Rewrite the records below as a numbered list, one line per item, with no blank lines between them. Leave the pictures out of your answer.

▬▬▬

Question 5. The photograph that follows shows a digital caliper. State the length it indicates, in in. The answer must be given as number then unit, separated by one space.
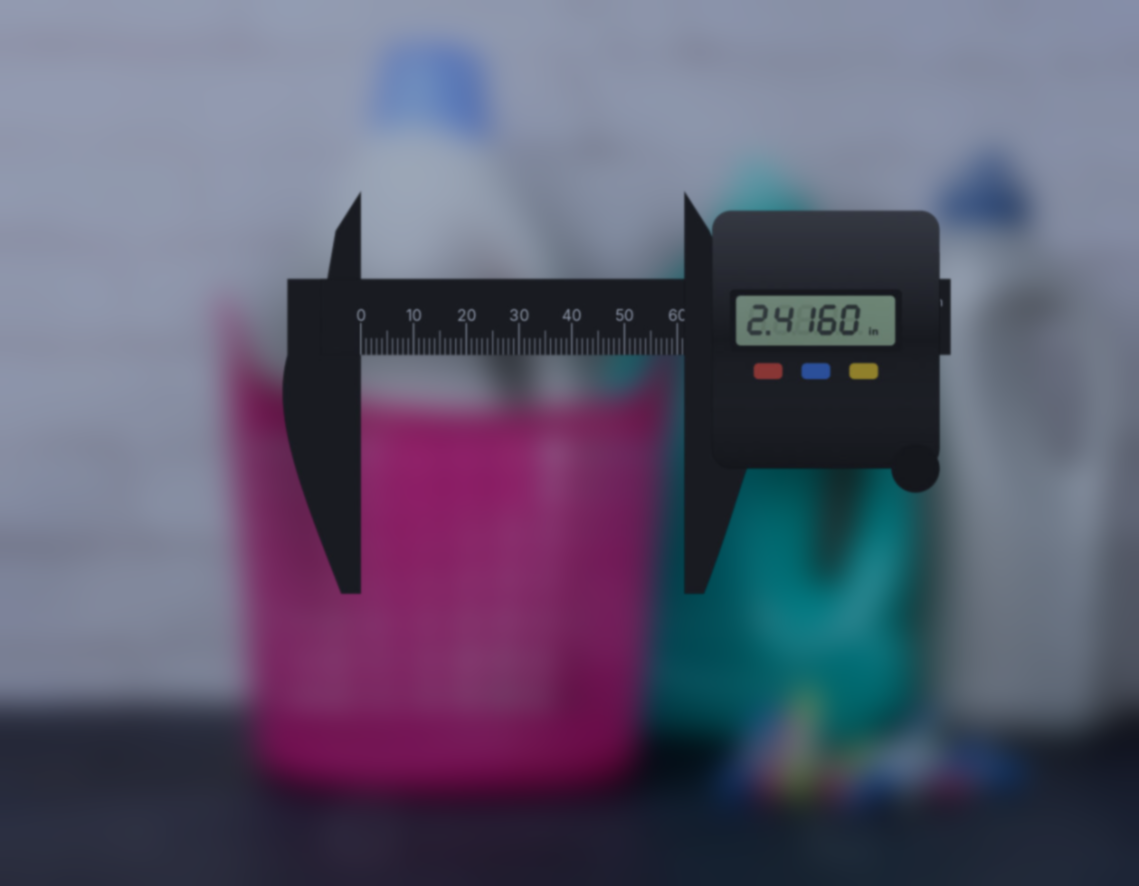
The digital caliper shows 2.4160 in
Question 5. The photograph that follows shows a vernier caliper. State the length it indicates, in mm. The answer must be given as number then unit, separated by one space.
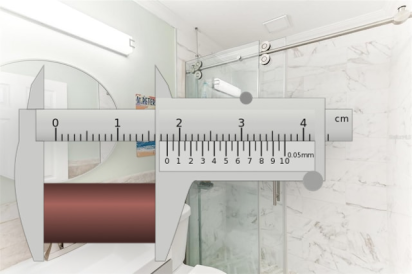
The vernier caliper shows 18.0 mm
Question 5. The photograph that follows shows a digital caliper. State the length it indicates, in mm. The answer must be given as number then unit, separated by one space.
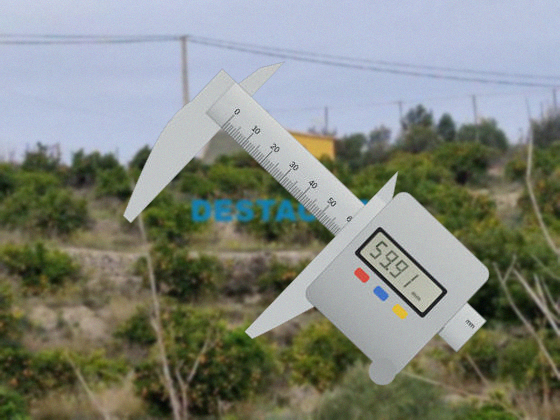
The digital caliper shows 59.91 mm
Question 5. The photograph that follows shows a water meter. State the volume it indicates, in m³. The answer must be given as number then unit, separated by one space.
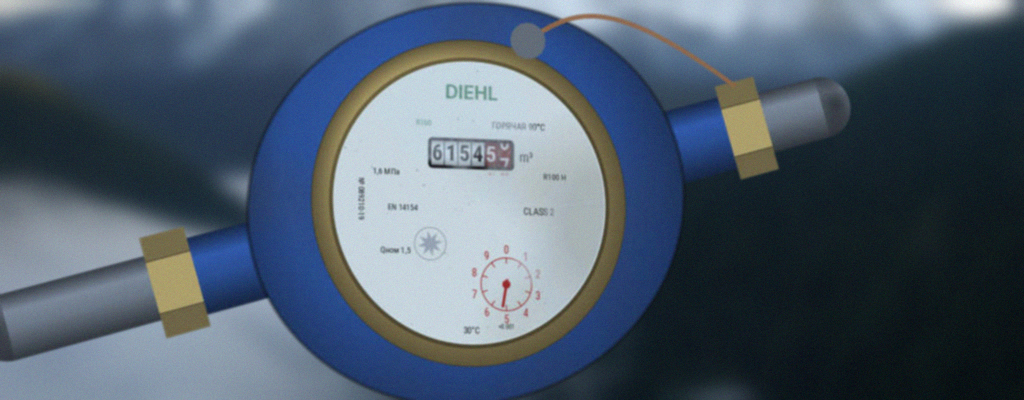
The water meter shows 6154.565 m³
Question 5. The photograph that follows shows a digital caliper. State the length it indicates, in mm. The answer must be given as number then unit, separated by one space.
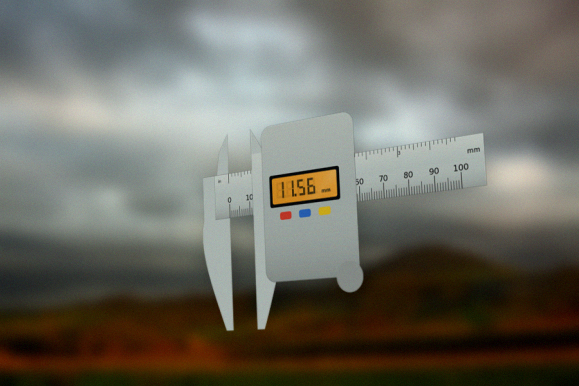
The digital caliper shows 11.56 mm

▬▬▬

Result:
1. Question 5. The photograph that follows shows a digital caliper. State the length it indicates, in in. The answer must be given as number then unit, separated by one space.
2. The digital caliper shows 2.4160 in
3. Question 5. The photograph that follows shows a vernier caliper. State the length it indicates, in mm. The answer must be given as number then unit, separated by one space.
4. The vernier caliper shows 18.0 mm
5. Question 5. The photograph that follows shows a digital caliper. State the length it indicates, in mm. The answer must be given as number then unit, separated by one space.
6. The digital caliper shows 59.91 mm
7. Question 5. The photograph that follows shows a water meter. State the volume it indicates, in m³. The answer must be given as number then unit, separated by one space.
8. The water meter shows 6154.565 m³
9. Question 5. The photograph that follows shows a digital caliper. State the length it indicates, in mm. The answer must be given as number then unit, separated by one space.
10. The digital caliper shows 11.56 mm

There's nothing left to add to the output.